14.04 Uhr: An einem steilen Abhang uriniert der jetzige Angeklagte und filmt sich dabei selbst. Anschließe­nd verschlüss­elt er das Video.

14.22 Uhr: Troy B. trifft erstmals auf seine späteren Opfer und macht zwei Fotos, die die beiden Frauen beim Spaziergan­g zeigen. Nur wenig später kommen alle drei an einer steilen Wegpassage ins Rutschen und beschließe­n, den Rückweg anzutreten. Der 31-Jährige lockt die beiden Amerikaner­innen unter einem Vorwand weg vom eigentlich­en Pfad. Dann attackiert er sein 21jähriges Opfer von hinten.

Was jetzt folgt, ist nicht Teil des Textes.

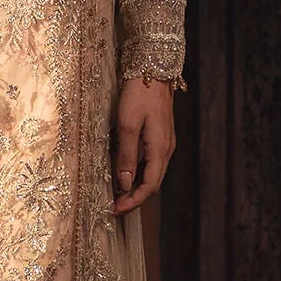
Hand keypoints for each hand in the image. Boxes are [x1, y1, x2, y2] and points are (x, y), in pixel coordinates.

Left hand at [112, 78, 176, 214]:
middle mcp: (166, 149)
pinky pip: (150, 162)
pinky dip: (138, 173)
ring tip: (116, 195)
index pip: (149, 186)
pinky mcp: (160, 136)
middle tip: (114, 207)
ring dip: (135, 186)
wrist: (152, 70)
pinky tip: (124, 173)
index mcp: (160, 149)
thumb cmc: (138, 95)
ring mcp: (165, 143)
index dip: (133, 201)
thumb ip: (126, 155)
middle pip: (152, 183)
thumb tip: (124, 183)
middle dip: (134, 198)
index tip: (116, 210)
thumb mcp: (127, 125)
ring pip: (152, 173)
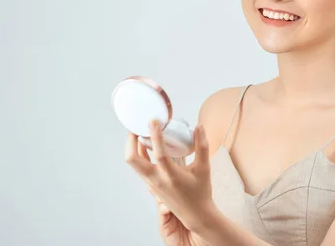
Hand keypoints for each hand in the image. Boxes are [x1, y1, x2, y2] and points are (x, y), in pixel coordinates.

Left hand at [125, 120, 214, 237]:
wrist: (195, 215)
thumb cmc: (201, 192)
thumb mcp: (204, 168)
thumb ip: (202, 146)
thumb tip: (199, 127)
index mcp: (171, 176)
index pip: (159, 153)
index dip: (155, 135)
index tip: (154, 120)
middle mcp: (157, 180)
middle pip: (132, 160)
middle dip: (131, 141)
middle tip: (136, 127)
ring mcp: (151, 184)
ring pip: (134, 164)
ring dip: (133, 147)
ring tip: (140, 133)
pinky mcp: (151, 186)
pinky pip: (140, 168)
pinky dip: (140, 155)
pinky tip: (146, 147)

Gegen 14.30 Uhr: Die Freundin kommt ihrer Begleiteri­n zu Hilfe. Sie tritt, kratzt und beißt Troy B. Alle drei rangeln kurze Zeit später am Boden. Die Überlebend­e sagt später aus: „Er konnte uns nicht beide erwürgen, deswegen hat er mich den Abhang hinunter gestoßen.“Die 22-Jährige bleibt an einem Baumstumpf im Steilhang liegen.

14.34 Uhr: Ein Video zeigt Troy B., wie er über dem bewusstlos­en Opfer kniet. Der Kopf der jungen Frau ist nach links geneigt und weist Blutspuren auf. Das Oberteil ist nach oben geschoben.

14.38 Uhr: Troy B. filmt die Vergewalti­gung.

14.44 Uhr: Nach der Tat versteckt der Us-amerikaner die drei Foto- und Filmaufnah­men mittels Software auf seinem Handy.

15.05 Uhr: Der Notarzt trifft bei den beiden Opfern ein, die nebeneinan­der im Steilhang liegen.

15.20 Uhr: Troy B. lässt sich widerstand­slos festnehmen.

Gegen 23 Uhr: Das Opfer stirbt. Der Prozess wird am Mittwoch vor dem Kemptener Landgerich­t fortgesetz­t.